Età anagrafica e età biologica raramente coincidono ma il bisogno di apparire giovani e mantenersi attivi è ormai un’ossessione. Dalla quale nessuno si senta escluso.
Per molti l’età anagrafica è solo un numero. Alcuni mesi fa si è diffusa in Rete la bufala secondo cui la Corte Suprema di Giustizia messicana si è pronunciata a favore della rettifica dell’età con un semplice cambio della data di nascita sui documenti. In realtà, per la prima volta, i Giudici consentivano di chiedere al Registro Civile la correzione di un atto di nascita con data successiva all’originale. Un’operazione che avrebbe sì reso il titolare di qualche anno più giovane, ma solo dopo una sentenza favorevole in tribunale.
L’età non è un capriccio
Lo stesso Governo è dovuto scendere in campo per chiarire che le molte interpretazioni diffuse sui social erano solo false e dannose. Nessuna fontana dell’eterna giovinezza legalizzata. Scopo della legge, ha precisato, non è permettere a chiunque di dichiararsi più giovane, ma regolarizzare le errate registrazioni. Come del resto accade già in Italia, ma – anche qui – solo nei casi prestabiliti e dopo una lunga trafila.
Un argomento universale
Il fatto in sé è prettamente locale. Il Messico infatti è un vasto Paese rurale, in cui alle persone nate tra gli Anni ’30 e ’80 non veniva richiesto il certificato di nascita neanche per l’iscrizione alla scuola dell’obbligo. E che ora deve assicurare una transizione al digitale il più possibile scevra da errori. Ma la questione di fondo è universale: vogliamo tutti credere che sia sempre possibile alleggerire il peso degli anni. Anche solo con un ritocchino alla carta di identità.

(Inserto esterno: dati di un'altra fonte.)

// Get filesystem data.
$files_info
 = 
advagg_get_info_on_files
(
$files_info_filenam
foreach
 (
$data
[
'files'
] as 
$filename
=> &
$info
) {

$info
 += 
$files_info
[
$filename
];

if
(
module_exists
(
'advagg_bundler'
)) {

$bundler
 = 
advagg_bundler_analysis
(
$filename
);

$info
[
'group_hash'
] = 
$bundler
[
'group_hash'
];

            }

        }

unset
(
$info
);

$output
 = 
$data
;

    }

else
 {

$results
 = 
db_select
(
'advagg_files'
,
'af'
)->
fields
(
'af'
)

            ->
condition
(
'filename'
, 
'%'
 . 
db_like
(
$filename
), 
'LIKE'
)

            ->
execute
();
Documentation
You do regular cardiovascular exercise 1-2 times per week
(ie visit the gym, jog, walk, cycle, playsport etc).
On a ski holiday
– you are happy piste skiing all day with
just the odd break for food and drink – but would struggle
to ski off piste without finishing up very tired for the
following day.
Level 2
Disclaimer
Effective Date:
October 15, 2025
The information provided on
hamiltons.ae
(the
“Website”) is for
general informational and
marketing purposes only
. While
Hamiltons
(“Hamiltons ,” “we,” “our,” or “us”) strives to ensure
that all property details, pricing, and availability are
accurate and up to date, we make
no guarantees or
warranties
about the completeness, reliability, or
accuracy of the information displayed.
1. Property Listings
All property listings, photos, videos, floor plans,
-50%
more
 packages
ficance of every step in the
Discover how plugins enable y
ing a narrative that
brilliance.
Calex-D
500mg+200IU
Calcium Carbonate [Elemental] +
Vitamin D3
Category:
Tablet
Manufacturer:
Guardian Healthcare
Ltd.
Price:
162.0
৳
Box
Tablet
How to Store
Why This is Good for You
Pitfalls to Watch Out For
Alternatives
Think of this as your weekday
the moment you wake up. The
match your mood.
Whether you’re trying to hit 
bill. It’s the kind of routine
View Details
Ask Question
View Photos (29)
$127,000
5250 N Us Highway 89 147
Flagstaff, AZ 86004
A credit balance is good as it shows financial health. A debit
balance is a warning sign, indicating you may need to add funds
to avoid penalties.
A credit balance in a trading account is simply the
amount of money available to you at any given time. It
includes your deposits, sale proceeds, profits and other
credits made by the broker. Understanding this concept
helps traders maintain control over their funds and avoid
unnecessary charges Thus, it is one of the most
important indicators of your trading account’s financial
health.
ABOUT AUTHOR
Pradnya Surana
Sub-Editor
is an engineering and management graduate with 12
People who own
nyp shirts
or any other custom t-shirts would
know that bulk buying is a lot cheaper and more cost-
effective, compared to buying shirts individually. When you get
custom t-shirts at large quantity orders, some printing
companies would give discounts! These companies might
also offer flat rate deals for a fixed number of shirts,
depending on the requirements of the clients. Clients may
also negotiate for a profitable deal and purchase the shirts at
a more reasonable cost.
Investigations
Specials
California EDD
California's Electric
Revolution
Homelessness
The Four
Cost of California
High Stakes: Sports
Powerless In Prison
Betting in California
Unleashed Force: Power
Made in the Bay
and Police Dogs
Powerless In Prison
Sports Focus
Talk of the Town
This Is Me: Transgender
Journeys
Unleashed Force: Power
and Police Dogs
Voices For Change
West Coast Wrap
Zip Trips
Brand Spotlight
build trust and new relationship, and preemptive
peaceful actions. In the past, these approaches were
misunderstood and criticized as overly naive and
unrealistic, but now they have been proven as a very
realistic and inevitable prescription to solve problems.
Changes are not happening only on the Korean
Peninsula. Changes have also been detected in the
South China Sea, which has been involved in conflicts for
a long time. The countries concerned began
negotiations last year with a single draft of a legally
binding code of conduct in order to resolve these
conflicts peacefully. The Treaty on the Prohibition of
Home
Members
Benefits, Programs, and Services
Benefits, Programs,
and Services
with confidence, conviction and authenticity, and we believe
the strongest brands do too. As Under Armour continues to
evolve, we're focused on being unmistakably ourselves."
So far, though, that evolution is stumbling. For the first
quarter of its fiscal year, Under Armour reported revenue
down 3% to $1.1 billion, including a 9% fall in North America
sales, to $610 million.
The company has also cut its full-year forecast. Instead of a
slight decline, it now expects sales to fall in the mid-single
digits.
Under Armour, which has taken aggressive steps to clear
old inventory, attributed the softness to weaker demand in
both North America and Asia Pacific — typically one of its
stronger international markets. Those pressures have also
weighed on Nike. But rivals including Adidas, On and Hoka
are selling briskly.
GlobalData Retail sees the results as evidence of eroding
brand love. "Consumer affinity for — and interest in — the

“Mi sento più giovane, cambiatemi i documenti”
Fece scalpore qualche tempo fa la storia di un olandese, Emil Ratelband, all’epoca 69enne, che dichiarava di sentirsi 20 anni più giovane. E che per questo chiedeva allo Stato di postdatare la sua nascita nei documenti personali. Ancora più curiosa la motivazione: la difficoltà a fare nuovi incontri in chat a causa dell’età anagrafica. “Quando scrivo che ho 69 anni – era il suo appello – nessuna donna mi risponde. Se scrivo 49, invece…”.
Una stagione vulnerabile
Insomma, pare che la bufala iniziale sull’età anagrafica non sia poi del tutto inverosimile. Almeno nelle intenzioni di qualcuno. Molte persone mature infatti preferiscono fingersi giovani ad ogni costo. Sfruttano le infinite possibilità offerte dal mercato dell’invecchiamento attivo: sport, cosmetica, chirurgia estetica. Certo, c’è anche la fortuna di avere buoni geni, ma in pratica qual è il limite da non valicare? L’ottantenne che vuole essere visto come un sessantenne, il sessantenne che si sente quarantenne. E poi? L’epidemia ha dimostrato che l’età anagrafica può anche coincidere con quella biologica e che dopo i 60 anni siamo tutti “naturalmente” più vulnerabili.
Un (nuovo) modello di maturità
Inseguire la gioventù a tutti i costi significa impegnarsi in attività a volte stressanti, essere sempre operativi e magari persino competitivi. Ma è questa la vecchiaia più desiderabile? Vogliamo davvero portare nell’età più matura un modello di società iperattiva e compulsiva, carica di stress da prestazione? Fermiamoci a riflettere se non sia invece preferibile sfruttare il privilegio di essere finalmente padroni del proprio tempo (e delle proprie rughe).
La vecchiaia è il futuro dei giovani
Scrive il poeta Jorge Camacho: “Prendete nota, giovani: non siete il futuro. L’elasticità, l’energia e il miraggio della giovinezza li conosco, li ho vissuti o, almeno, li ricordo. Ma l’unico futuro si chiama vecchiaia. Non sbagliatevi, giovani: voi siete il passato. Il vostro futuro? Sono io”. Il futuro di tutti noi è, infatti, proprio quella vecchiaia che qualcuno considera un peso da relegare, qualcosa da mascherare il più a lungo possibile. Mentre segna piuttosto il raggiungimento della maggiore età. O meglio, della perfetta maturità.